Where to stay in Ålen
Beds in Ålen are few. This is a small valley village in Holtålen, not a resort, so lodging gathers in the cluster of houses near Ålen kirke rather than spreading across the hills. Stay in the village centre if you want to be within walking reach of the church and the everyday shops, with the upland slopes of Trøndelag rising straight from the back of the settlement.
You suit the place if quiet matters to you more than choice. Out along the valley toward Hessdalen, in the Renbygda herding country to the north, a scatter of farm rooms and cabins suits drivers and walkers who want the open fell on their doorstep, though these tend to book early in the walking season. Rooms here run thin.
Travellers who find nothing free in the village often base instead in the larger neighbouring centres of Holtålen and Røros, both within reach along the same valley railway, and ride in to Ålen for the day.
About Ålen
What is Ålen known for?
Two old churches anchor the place. Ålen kirke stands over the village itself, while Hessdalen kirke serves the neighbouring valley a little to the north, and both carry heritage protection in this corner of Holtålen. The wider district is known by a second name, Renbygda, the reindeer settlement, a hint at the herding country that surrounds it. Travellers come to Ålen for quiet upland walking rather than crowds.
It sits in the south-eastern part of Trøndelag, deep among the hills.
What are the main landmarks in Ålen?
Ålen kirke is the village marker. It stands among the houses as the parish church of the place, a heritage-listed building watching over the valley floor. North of it, in the side valley that shares its name, Hessdalen kirke serves the herding farms of Hessdalen and carries the same heritage protection within Holtålen.
Beyond the two churches there is little built to see. The draw of Ålen is the fell itself, the open Trøndelag uplands of the Renbygda country that rise on every side of the settlement.
What is the history of Ålen?
Ålen grew from herding and farming. The valley earned its second name, Renbygda, from the reindeer that the people of these uplands have long followed across the open fell, and the scattered farms of Ålen and neighbouring Hessdalen were the work of generations who lived off the thin soil and the high pasture of south-eastern Trøndelag. Faith gathered the settlement. Ålen kirke rose to serve the village in the valley bottom, while Hessdalen kirke was built to serve the herding farms of the side valley to the north, and both still stand under heritage protection as the oldest fixed marks of the whole district.
For most of its life Ålen was its own small municipality among the hills. In time it joined with its neighbour to form the present municipality of Holtålen, the administrative unit that now holds both the village and the wider Renbygda country around it. The place stayed small throughout.
It remains a thin string of farms and houses along a high valley, holding to the fell rather than the town.
Where is Ålen?
Ålen lies in a high valley in the south-eastern part of Trøndelag. The village sits on the valley floor in Holtålen, with open fell rising on either side and the side valley of Hessdalen branching away to the north toward its own church and herding farms. This is inland, upland country.

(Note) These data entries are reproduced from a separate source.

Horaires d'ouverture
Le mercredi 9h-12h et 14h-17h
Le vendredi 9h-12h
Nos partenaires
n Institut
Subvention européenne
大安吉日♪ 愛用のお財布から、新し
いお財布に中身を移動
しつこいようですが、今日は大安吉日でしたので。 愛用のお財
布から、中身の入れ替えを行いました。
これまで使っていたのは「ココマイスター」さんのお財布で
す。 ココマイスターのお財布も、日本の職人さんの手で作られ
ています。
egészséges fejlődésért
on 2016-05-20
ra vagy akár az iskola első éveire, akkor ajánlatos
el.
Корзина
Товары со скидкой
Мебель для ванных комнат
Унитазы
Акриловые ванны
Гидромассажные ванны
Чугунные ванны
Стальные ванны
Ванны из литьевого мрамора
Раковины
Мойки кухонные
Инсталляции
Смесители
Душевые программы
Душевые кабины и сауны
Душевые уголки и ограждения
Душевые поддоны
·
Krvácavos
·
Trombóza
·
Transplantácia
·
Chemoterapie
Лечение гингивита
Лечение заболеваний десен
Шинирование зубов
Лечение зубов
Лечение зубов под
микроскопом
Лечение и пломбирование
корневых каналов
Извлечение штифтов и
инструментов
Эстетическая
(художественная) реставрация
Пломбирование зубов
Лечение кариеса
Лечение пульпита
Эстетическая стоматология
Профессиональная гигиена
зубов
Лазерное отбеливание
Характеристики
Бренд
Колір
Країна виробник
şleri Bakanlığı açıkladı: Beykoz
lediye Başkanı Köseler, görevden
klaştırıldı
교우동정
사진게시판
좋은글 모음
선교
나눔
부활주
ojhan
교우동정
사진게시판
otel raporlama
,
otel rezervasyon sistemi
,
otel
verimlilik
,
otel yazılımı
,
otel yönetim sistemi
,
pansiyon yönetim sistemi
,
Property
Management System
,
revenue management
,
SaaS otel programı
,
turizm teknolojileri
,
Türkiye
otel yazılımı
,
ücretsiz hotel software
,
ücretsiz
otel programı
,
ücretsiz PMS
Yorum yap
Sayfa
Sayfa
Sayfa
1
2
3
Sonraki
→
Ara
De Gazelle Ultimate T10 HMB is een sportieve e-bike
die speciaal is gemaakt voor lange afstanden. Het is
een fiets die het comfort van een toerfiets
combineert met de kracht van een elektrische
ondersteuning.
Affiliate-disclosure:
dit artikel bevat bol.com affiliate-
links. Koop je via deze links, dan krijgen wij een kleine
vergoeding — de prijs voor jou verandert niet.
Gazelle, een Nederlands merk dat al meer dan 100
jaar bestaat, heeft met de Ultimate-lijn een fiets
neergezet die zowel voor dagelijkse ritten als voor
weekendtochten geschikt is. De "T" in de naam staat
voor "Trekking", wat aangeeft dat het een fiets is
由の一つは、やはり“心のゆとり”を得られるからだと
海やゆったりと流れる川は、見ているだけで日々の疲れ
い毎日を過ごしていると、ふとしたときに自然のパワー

There is no coast and no large water here, only the high pasture of the Renbygda fells that gives the district its name and surrounds the settlement on every side.
What is the climate of Ålen?
Ålen sits high and inland, and the weather follows the fell. Winters run long and cold over the Renbygda uplands, with deep snow lying across the valley and the pasture for much of the year, while the short summers stay cool and green under the long subpolar daylight of south-eastern Trøndelag. Frost can come in any month here.
The open valley around Holtålen offers little shelter, so wind and weather sweep down off the surrounding hills onto the scattered farms below.
How do you get to Ålen?
The railway threads the valley. Ålen lies on the line that runs up through Holtålen toward Røros, so trains call at the village on their way between the lowlands and the high country, and this remains the simplest way in for travellers without a car. Drivers follow the valley road through the hills. The route runs along the same high valley that carries the railway, linking Ålen with Hessdalen to the north and with the larger centres of Trøndelag beyond, while no airport lies anywhere near this upland district.